Los escándalos de que involucran a altos magistrados del sistema de justicia (y otros) han generado justificada indignación en un gran sector de los peruanos. Dicha irritación ha movilizado a miles de ciudadanos para reclamar cambios sustantivos en el sistema político. Sin embargo, otro sector de la ciudadanía ha tenido una reacción pasiva, incluso indiferente. Para estos últimos, la corrupción es un dato de la realidad y la asumen como el estado natural de las cosas.

La naturalización de la corrupción ha ganado tanto terreno en el Perú que en algunos casos se trata de faltas evidentes asumidas ya ni siquiera con resignación sino con complacencia. Como un designio inevitable, un “así son las cosas”. Por ejemplo, se sabe que para llevar adelante una obra pública licitada, lo más probable es que haya una coima de por medio, o que para un trámite en una municipalidad o instancia judicial haya que “portarse” con una propina.
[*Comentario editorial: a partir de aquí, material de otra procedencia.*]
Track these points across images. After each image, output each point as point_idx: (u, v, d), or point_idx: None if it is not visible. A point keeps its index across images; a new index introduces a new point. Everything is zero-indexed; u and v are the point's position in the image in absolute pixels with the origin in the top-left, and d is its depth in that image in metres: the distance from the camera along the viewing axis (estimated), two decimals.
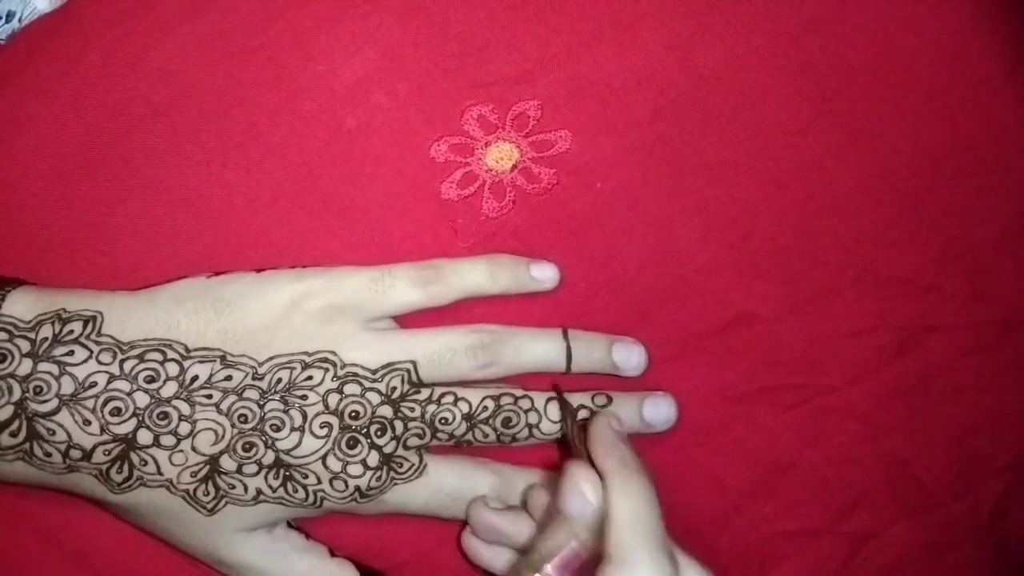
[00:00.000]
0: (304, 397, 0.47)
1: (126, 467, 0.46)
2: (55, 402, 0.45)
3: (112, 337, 0.46)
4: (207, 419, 0.46)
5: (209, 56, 0.51)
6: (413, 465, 0.48)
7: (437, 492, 0.48)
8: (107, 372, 0.46)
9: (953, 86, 0.52)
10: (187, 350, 0.47)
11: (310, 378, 0.47)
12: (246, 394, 0.46)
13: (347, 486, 0.47)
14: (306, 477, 0.47)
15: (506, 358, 0.48)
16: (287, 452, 0.46)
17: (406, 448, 0.48)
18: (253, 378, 0.47)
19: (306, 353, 0.47)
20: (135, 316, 0.47)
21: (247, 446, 0.46)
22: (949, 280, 0.52)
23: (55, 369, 0.45)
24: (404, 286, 0.48)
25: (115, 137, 0.50)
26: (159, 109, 0.51)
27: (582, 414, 0.49)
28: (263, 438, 0.46)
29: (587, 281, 0.51)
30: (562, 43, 0.52)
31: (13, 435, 0.45)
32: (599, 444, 0.44)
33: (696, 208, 0.51)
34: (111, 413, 0.46)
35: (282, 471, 0.46)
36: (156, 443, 0.46)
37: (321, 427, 0.47)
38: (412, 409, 0.47)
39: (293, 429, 0.46)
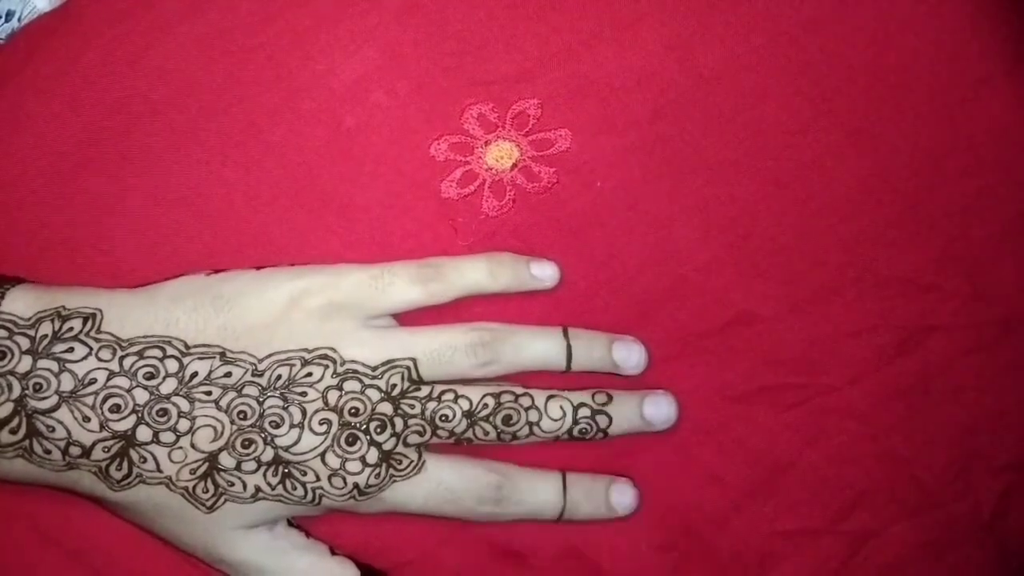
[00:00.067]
0: (303, 394, 0.47)
1: (125, 464, 0.46)
2: (55, 399, 0.45)
3: (111, 334, 0.46)
4: (206, 416, 0.46)
5: (208, 55, 0.51)
6: (412, 462, 0.48)
7: (436, 487, 0.48)
8: (107, 369, 0.46)
9: (953, 86, 0.52)
10: (186, 347, 0.47)
11: (310, 375, 0.47)
12: (245, 391, 0.46)
13: (346, 483, 0.47)
14: (305, 474, 0.46)
15: (506, 356, 0.48)
16: (286, 449, 0.46)
17: (406, 445, 0.48)
18: (252, 375, 0.47)
19: (306, 350, 0.47)
20: (134, 313, 0.47)
21: (246, 443, 0.46)
22: (949, 280, 0.52)
23: (55, 366, 0.45)
24: (404, 284, 0.48)
25: (114, 136, 0.50)
26: (158, 108, 0.51)
27: (583, 412, 0.49)
28: (262, 435, 0.46)
29: (587, 280, 0.51)
30: (562, 42, 0.52)
31: (13, 432, 0.45)
32: None
33: (696, 208, 0.51)
34: (110, 410, 0.46)
35: (281, 468, 0.46)
36: (155, 440, 0.46)
37: (320, 424, 0.46)
38: (412, 406, 0.47)
39: (292, 426, 0.46)
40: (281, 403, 0.46)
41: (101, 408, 0.45)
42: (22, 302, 0.46)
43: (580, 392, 0.50)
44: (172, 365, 0.46)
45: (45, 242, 0.50)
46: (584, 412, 0.49)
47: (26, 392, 0.45)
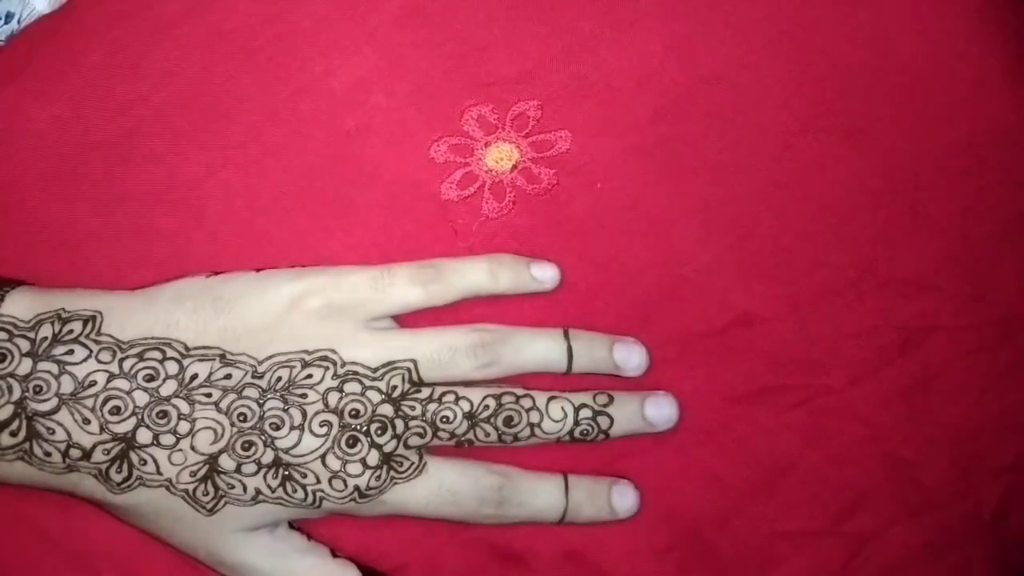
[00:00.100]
0: (304, 395, 0.46)
1: (125, 467, 0.46)
2: (55, 401, 0.45)
3: (112, 336, 0.46)
4: (206, 418, 0.46)
5: (209, 57, 0.51)
6: (413, 464, 0.47)
7: (437, 488, 0.48)
8: (107, 371, 0.46)
9: (953, 86, 0.52)
10: (186, 348, 0.46)
11: (310, 376, 0.47)
12: (245, 392, 0.46)
13: (346, 485, 0.47)
14: (305, 476, 0.46)
15: (507, 357, 0.48)
16: (286, 451, 0.46)
17: (407, 447, 0.47)
18: (253, 376, 0.47)
19: (306, 352, 0.47)
20: (134, 315, 0.47)
21: (246, 445, 0.46)
22: (949, 280, 0.51)
23: (55, 368, 0.45)
24: (404, 285, 0.48)
25: (114, 138, 0.50)
26: (159, 110, 0.51)
27: (584, 413, 0.49)
28: (262, 437, 0.46)
29: (587, 281, 0.51)
30: (562, 43, 0.52)
31: (13, 434, 0.45)
32: None
33: (696, 208, 0.51)
34: (111, 412, 0.46)
35: (281, 470, 0.46)
36: (155, 442, 0.46)
37: (321, 425, 0.46)
38: (413, 408, 0.47)
39: (292, 427, 0.46)
40: (281, 405, 0.46)
41: (101, 410, 0.45)
42: (22, 304, 0.47)
43: (581, 393, 0.49)
44: (172, 367, 0.46)
45: (45, 244, 0.50)
46: (585, 413, 0.49)
47: (26, 394, 0.45)
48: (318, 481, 0.46)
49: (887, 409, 0.51)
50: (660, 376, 0.51)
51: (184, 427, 0.46)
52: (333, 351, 0.47)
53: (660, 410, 0.50)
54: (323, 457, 0.46)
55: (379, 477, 0.47)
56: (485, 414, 0.48)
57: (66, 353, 0.46)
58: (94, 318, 0.46)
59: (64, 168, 0.50)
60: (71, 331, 0.46)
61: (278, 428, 0.46)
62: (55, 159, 0.50)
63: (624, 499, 0.50)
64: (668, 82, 0.52)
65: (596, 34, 0.52)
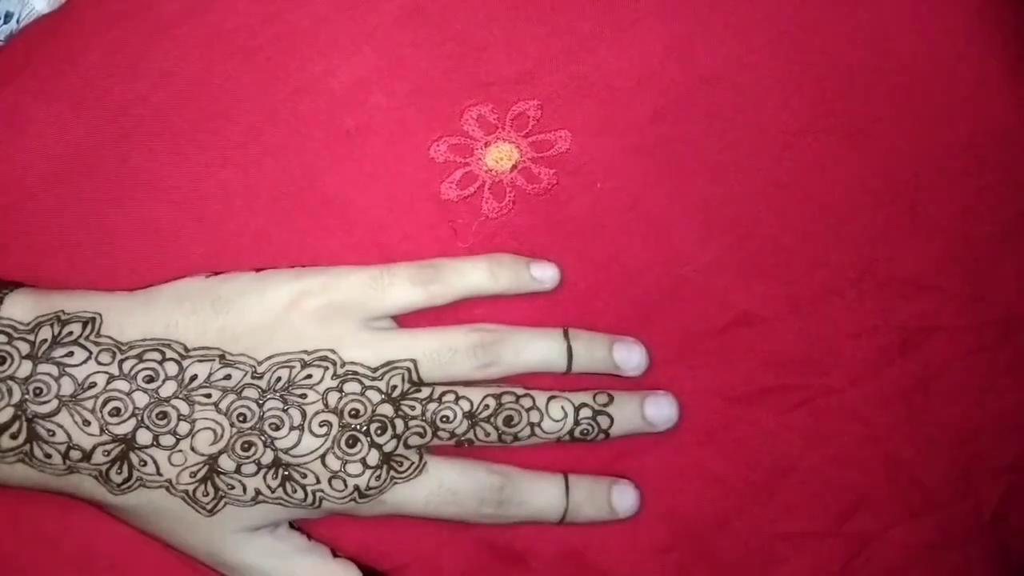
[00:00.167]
0: (303, 396, 0.46)
1: (126, 468, 0.46)
2: (55, 403, 0.45)
3: (111, 338, 0.46)
4: (206, 418, 0.46)
5: (208, 57, 0.51)
6: (413, 464, 0.47)
7: (437, 488, 0.48)
8: (106, 372, 0.46)
9: (953, 86, 0.52)
10: (186, 349, 0.46)
11: (309, 376, 0.47)
12: (245, 393, 0.46)
13: (346, 485, 0.47)
14: (305, 477, 0.46)
15: (507, 357, 0.48)
16: (286, 451, 0.46)
17: (407, 447, 0.47)
18: (252, 377, 0.46)
19: (305, 352, 0.47)
20: (134, 316, 0.47)
21: (246, 445, 0.46)
22: (949, 280, 0.51)
23: (55, 370, 0.45)
24: (404, 285, 0.48)
25: (114, 138, 0.50)
26: (158, 109, 0.51)
27: (584, 413, 0.49)
28: (262, 437, 0.46)
29: (587, 281, 0.51)
30: (562, 43, 0.52)
31: (13, 437, 0.45)
32: None
33: (696, 208, 0.51)
34: (110, 413, 0.45)
35: (281, 471, 0.46)
36: (155, 443, 0.46)
37: (320, 425, 0.46)
38: (413, 407, 0.47)
39: (292, 428, 0.46)
40: (281, 405, 0.46)
41: (101, 412, 0.45)
42: (21, 306, 0.46)
43: (581, 393, 0.49)
44: (172, 368, 0.46)
45: (44, 245, 0.50)
46: (585, 413, 0.49)
47: (26, 397, 0.45)
48: (318, 481, 0.46)
49: (887, 409, 0.51)
50: (660, 376, 0.51)
51: (184, 428, 0.46)
52: (333, 351, 0.47)
53: (660, 410, 0.50)
54: (323, 457, 0.46)
55: (379, 477, 0.47)
56: (485, 414, 0.48)
57: (66, 355, 0.46)
58: (94, 320, 0.46)
59: (63, 168, 0.50)
60: (71, 333, 0.46)
61: (278, 428, 0.46)
62: (54, 159, 0.50)
63: (624, 499, 0.50)
64: (668, 82, 0.52)
65: (596, 34, 0.52)
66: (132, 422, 0.46)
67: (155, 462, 0.46)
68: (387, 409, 0.47)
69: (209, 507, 0.46)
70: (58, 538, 0.49)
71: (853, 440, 0.51)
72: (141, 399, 0.46)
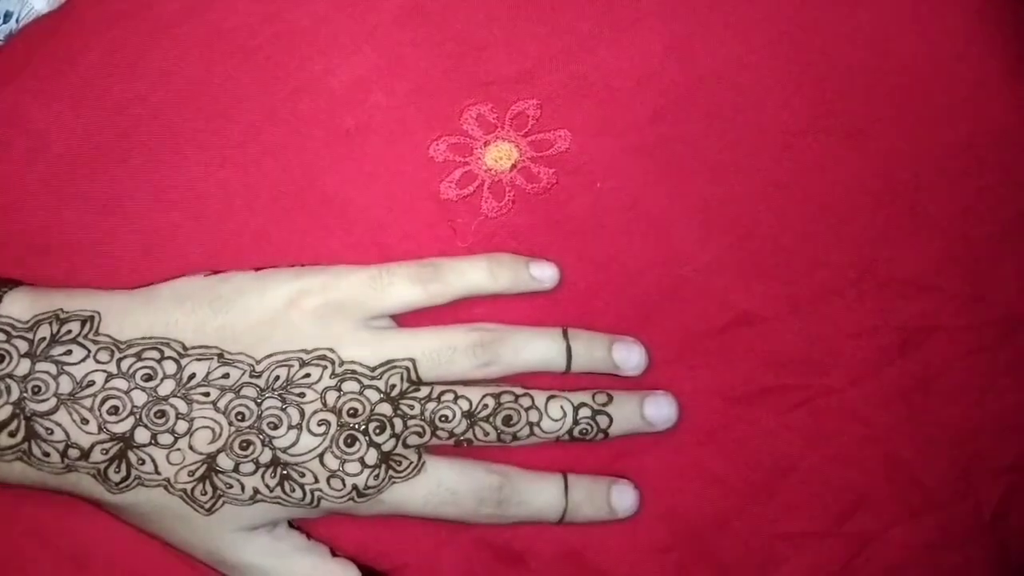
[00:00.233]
0: (302, 395, 0.46)
1: (124, 466, 0.46)
2: (53, 401, 0.45)
3: (110, 336, 0.46)
4: (204, 417, 0.46)
5: (207, 56, 0.51)
6: (412, 463, 0.47)
7: (436, 487, 0.48)
8: (105, 371, 0.46)
9: (953, 86, 0.52)
10: (185, 348, 0.46)
11: (308, 375, 0.47)
12: (244, 392, 0.46)
13: (344, 485, 0.47)
14: (303, 476, 0.46)
15: (506, 357, 0.48)
16: (284, 450, 0.46)
17: (405, 446, 0.47)
18: (251, 376, 0.46)
19: (304, 351, 0.47)
20: (133, 315, 0.47)
21: (244, 444, 0.46)
22: (949, 280, 0.51)
23: (53, 369, 0.45)
24: (403, 284, 0.48)
25: (113, 137, 0.51)
26: (158, 109, 0.51)
27: (583, 412, 0.49)
28: (260, 436, 0.46)
29: (587, 281, 0.51)
30: (561, 43, 0.52)
31: (12, 435, 0.45)
32: None
33: (696, 208, 0.51)
34: (109, 412, 0.45)
35: (279, 470, 0.46)
36: (154, 442, 0.46)
37: (319, 424, 0.46)
38: (411, 407, 0.47)
39: (290, 427, 0.46)
40: (279, 404, 0.46)
41: (99, 410, 0.45)
42: (20, 305, 0.47)
43: (580, 393, 0.49)
44: (170, 367, 0.46)
45: (44, 243, 0.50)
46: (584, 412, 0.49)
47: (25, 395, 0.45)
48: (316, 480, 0.46)
49: (887, 409, 0.51)
50: (660, 376, 0.51)
51: (182, 426, 0.46)
52: (331, 350, 0.47)
53: (659, 410, 0.50)
54: (321, 456, 0.46)
55: (377, 476, 0.47)
56: (484, 413, 0.48)
57: (64, 353, 0.46)
58: (92, 318, 0.46)
59: (63, 167, 0.50)
60: (69, 331, 0.46)
61: (276, 427, 0.46)
62: (54, 159, 0.50)
63: (623, 499, 0.50)
64: (668, 82, 0.52)
65: (596, 34, 0.52)
66: (130, 420, 0.46)
67: (153, 461, 0.46)
68: (386, 408, 0.47)
69: (207, 506, 0.46)
70: (56, 536, 0.49)
71: (853, 440, 0.51)
72: (139, 398, 0.46)
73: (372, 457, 0.47)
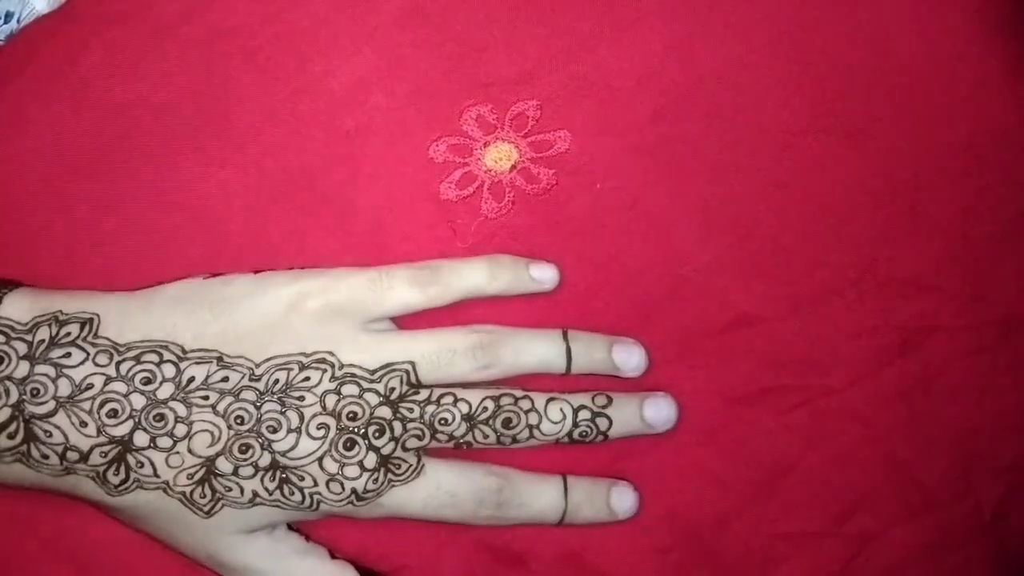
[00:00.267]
0: (301, 398, 0.46)
1: (123, 469, 0.46)
2: (52, 404, 0.45)
3: (109, 339, 0.46)
4: (203, 420, 0.46)
5: (208, 57, 0.51)
6: (411, 466, 0.47)
7: (435, 490, 0.48)
8: (104, 374, 0.46)
9: (953, 86, 0.52)
10: (184, 351, 0.46)
11: (307, 379, 0.47)
12: (243, 395, 0.46)
13: (343, 488, 0.47)
14: (302, 479, 0.46)
15: (506, 359, 0.48)
16: (283, 454, 0.46)
17: (405, 449, 0.47)
18: (250, 379, 0.46)
19: (303, 354, 0.47)
20: (132, 318, 0.47)
21: (243, 447, 0.46)
22: (949, 280, 0.51)
23: (52, 371, 0.45)
24: (403, 287, 0.48)
25: (113, 138, 0.51)
26: (158, 110, 0.51)
27: (583, 415, 0.49)
28: (259, 439, 0.46)
29: (587, 282, 0.51)
30: (561, 43, 0.52)
31: (10, 437, 0.45)
32: None
33: (696, 208, 0.51)
34: (108, 415, 0.46)
35: (278, 473, 0.46)
36: (152, 445, 0.46)
37: (318, 428, 0.46)
38: (411, 410, 0.47)
39: (290, 430, 0.46)
40: (278, 407, 0.46)
41: (98, 413, 0.45)
42: (19, 306, 0.47)
43: (580, 395, 0.49)
44: (169, 370, 0.46)
45: (44, 245, 0.50)
46: (584, 414, 0.49)
47: (24, 397, 0.45)
48: (315, 484, 0.46)
49: (887, 409, 0.51)
50: (660, 376, 0.51)
51: (181, 430, 0.46)
52: (331, 353, 0.47)
53: (659, 411, 0.50)
54: (320, 460, 0.46)
55: (376, 480, 0.47)
56: (484, 416, 0.48)
57: (63, 356, 0.46)
58: (91, 320, 0.46)
59: (63, 168, 0.50)
60: (68, 334, 0.46)
61: (275, 431, 0.46)
62: (54, 160, 0.50)
63: (623, 500, 0.50)
64: (668, 82, 0.52)
65: (596, 34, 0.52)
66: (129, 424, 0.46)
67: (152, 464, 0.46)
68: (385, 411, 0.47)
69: (206, 509, 0.46)
70: (56, 538, 0.49)
71: (853, 440, 0.51)
72: (138, 401, 0.46)
73: (371, 461, 0.47)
En otros casos los actos corruptos pasan inadvertidos o quizás no se asumen como tales, sino se subsumen dentro de lo que llamamos “informalidad”. Por ejemplo, para conseguir un puesto en la burocracia estatal a través de un CAS se confeccionan términos de referencia ad hoc para la talla del “amigo postulante” o el hecho de que pujantes microempresas y start-ups –algunas promovidas por el propio Estado– no entreguen comprobantes de pago en todas sus transacciones. La corrupción a nivel cotidiano se ha apoderado de nuestros usos y costumbres y está en las acciones menos obvias. Refiero la sentencia del presidente de la Cámara Peruana del Libro, José Alvariño, al respecto: “comprar un libro pirata es un acto de corrupción”.

La corrupción ha penetrado gran parte de nuestras relaciones sociales. Es un tipo de intercambio aceptado, una suerte de moneda de uso corriente que se asienta en nuestro ethos antiestatal. La prevalencia de este tipo de prácticas se alimenta, en gran parte, de las percepciones de las instituciones estatales como inútiles o ineficientes al momento de cumplir sus funciones de protección ciudadana o provisión de servicios públicos. En la mente de quien comete un tipo de infracción corrupta subyace la convicción de que “el Estado es de nadie” (en contraposición a que “el Estado es de todos”).

Este ethos antiestatal es el espíritu de la corrupción. No casualmente, la extensión del comportamiento corrupto –activo y pasivo– lleva a socavar la legitimidad de la autoridad estatal. La crisis política que vivimos –y que se grafica en el descabezamiento de las autoridades judiciales– es más profunda porque se instala en la relación ciudadano-Estado una abismal desconfianza, que puede tornarse irreconciliable.

El círculo vicioso nos devuelve entonces ante una contradicción. Por un lado la indignación ciudadana frente al escándalo público, y por otro, el cinismo frente a nuestra propia práctica regular. No se protesta efectivamente frente a la corrupción solo a base de consignas callejeras, sino también a partir de la voluntad individual de enmendar nuestra conducta. Piénselo la próxima vez que intente sobornar a un policía.